Teks yang diberikan:
━━━━━━━━

Pertemuan di Bandung berlangsung pukul 20.30 sampai 01.30. Menurut panitia, Hedi Muhammad, sekitar 75 tokoh menghadiri silaturahmi itu. Antara lain KH Siddiq Amien (Ketua Umum Persis), Prof. Dr. Tb. Hasanuddin (Muhammadiyah Jawa Barat), KH Abdullah Abu Bakar (Dewan Masjid Indonesia), Ir. Muhammad Rodi (Partai Keadilan Solo, Jawa Tengah), serta Ali Usman (PPP Solo).
Tiap peserta mengusulkan agenda aktual tertentu agar diangkat dalam pernyataan bersama. “Sempat muncul riak perdebatan kecil, tapi tak sampai memanas, suasananya Islami,” kata Hedi Muhammad, yang juga Sekretaris FUUI, kepada Mappajarungi dari GATRA. Akhirnya, disepakatilah empat poin untuk dinyatakan bersama. Mulai soal penyelesaian hukum kasus Abu Bakar Ba’asyir, seruan memboikot produk Coca-Cola, fatwa mati Islam liberal, serta seruan menentang hegemoni politik Amerika Serikat.
Dalam hal fatwa mati, forum tersebut tidak secara khusus membahas proses penggalian hukum (istimbath) delik penghinaan agama yang berujung sanksi penghilangan nyawa itu. “Pembahasannya sudah kami selesaikan saat mengeluarkan fatwa mati pada Pendeta Suradi[4] dulu,” kata Athian Ali kepada GATRA. Kasus tulisan Ulil Abshar rupanya dianalogkan dengan kasus Suradi: sama-sama penghinaan agama. Diskusi butir ini pun berlangsung lancar.
Athian semula khawatir, peserta dari NU, KH Luthfi Bashori, akan menentang fatwa mati itu, karena Ulil Abshar dikenal sebagai pemikir muda NU. “Ternyata, Kiai Luthfi termasuk yang bersikeras mendukung,” ujar Athian.
 Ketika GATRA menghubungi pengasuh Pondok Pesantren Al-Murtadha, Singosari, Malang, itu, ia membenarkan dukungan tersebut.
“Jaringan Islam Liberal itu meresahkan umat Islam. Kalangan pesantren menilainya telah melecehkan Islam,” kata Luthfi, 37 tahun, kepada Yohan Wahyu dari GATRA. Kiai muda yang pernah berguru pada Syekh Alwi Al-Maliki di Mekkah, Arab Saudi, ini baru saja menerbitkan buku berjudul Musuh Besar Umat Islam, yang diberi kata pengantar oleh Dr. Fuad Amsyari (Surabaya). Dalam buku itu, Luthfi menyebut Islam liberal sebagai pelaku “sinkretisme modern”.

━━━━━━━━

Daftar tugas:
[1] Tuliskan ulang bagian teks tentang pertemuan di Bandung, mulai dari "Athian semula khawatir, peserta" dan berakhir pada "membenarkan dukungan tersebut.".
[2] Sebutkan semua poin yang disepakati untuk dinyatakan bersama menurut teks tentang pertemuan di Bandung.
[3] Dalam teks tentang pertemuan di Bandung, siapa yang memberi kata pengantar pada buku Musuh Besar Umat Islam?

Data:
━━━━━━━━

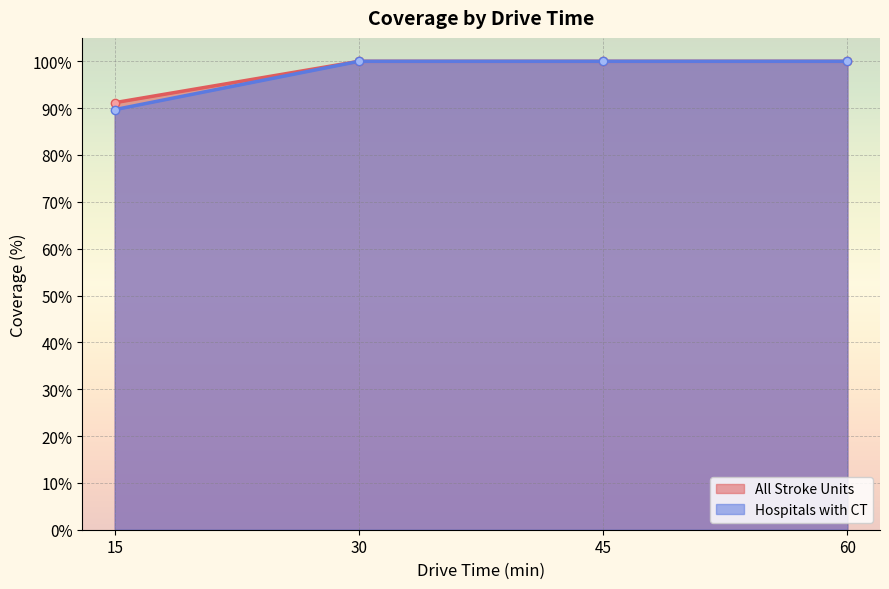

List the labels in order of All Stroke Units value, smallest first.

15, 30, 45, 60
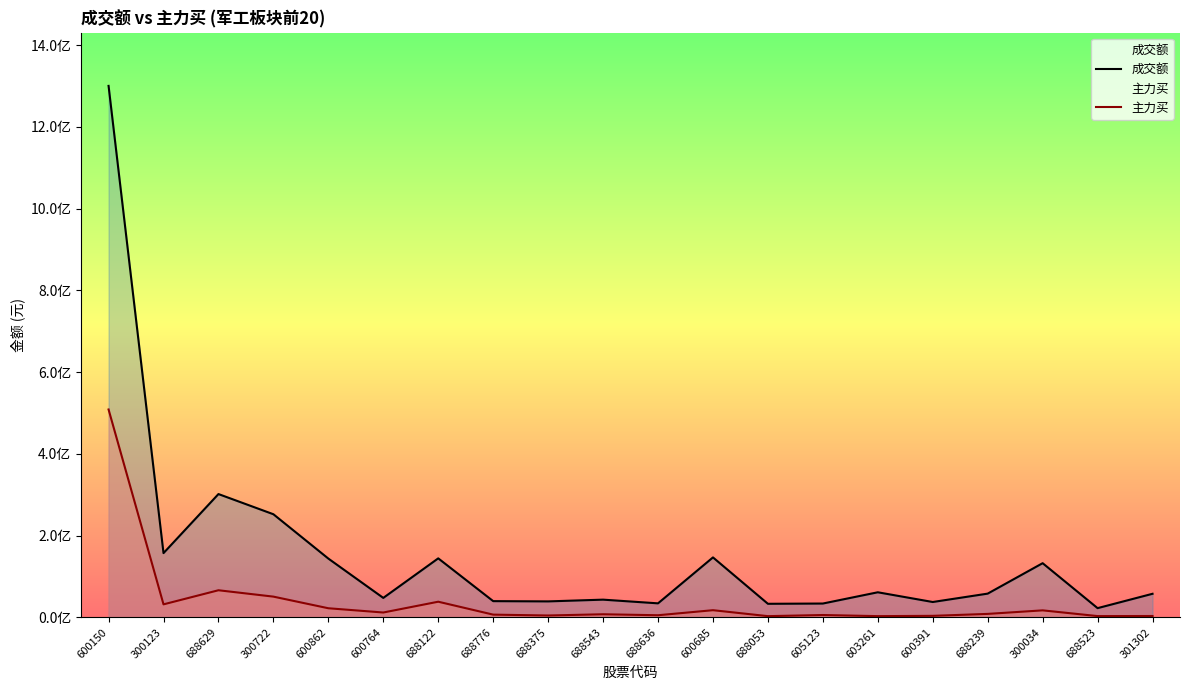

True or false: 成交额 and 主力买 cross at least once.

False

━━━━━━━━

Jawaban per nomor:
[1]
Athian semula khawatir, peserta dari NU, KH Luthfi Bashori, akan menentang fatwa mati itu, karena Ulil Abshar dikenal sebagai pemikir muda NU. “Ternyata, Kiai Luthfi termasuk yang bersikeras mendukung,” ujar Athian.
 Ketika GATRA menghubungi pengasuh Pondok Pesantren Al-Murtadha, Singosari, Malang, itu, ia membenarkan dukungan tersebut.

[2]
- Penyelesaian hukum kasus Abu Bakar Ba’asyir
- Seruan memboikot produk Coca-Cola
- Fatwa mati Islam liberal
- Seruan menentang hegemoni politik Amerika Serikat

[3] Dr. Fuad Amsyari (Surabaya).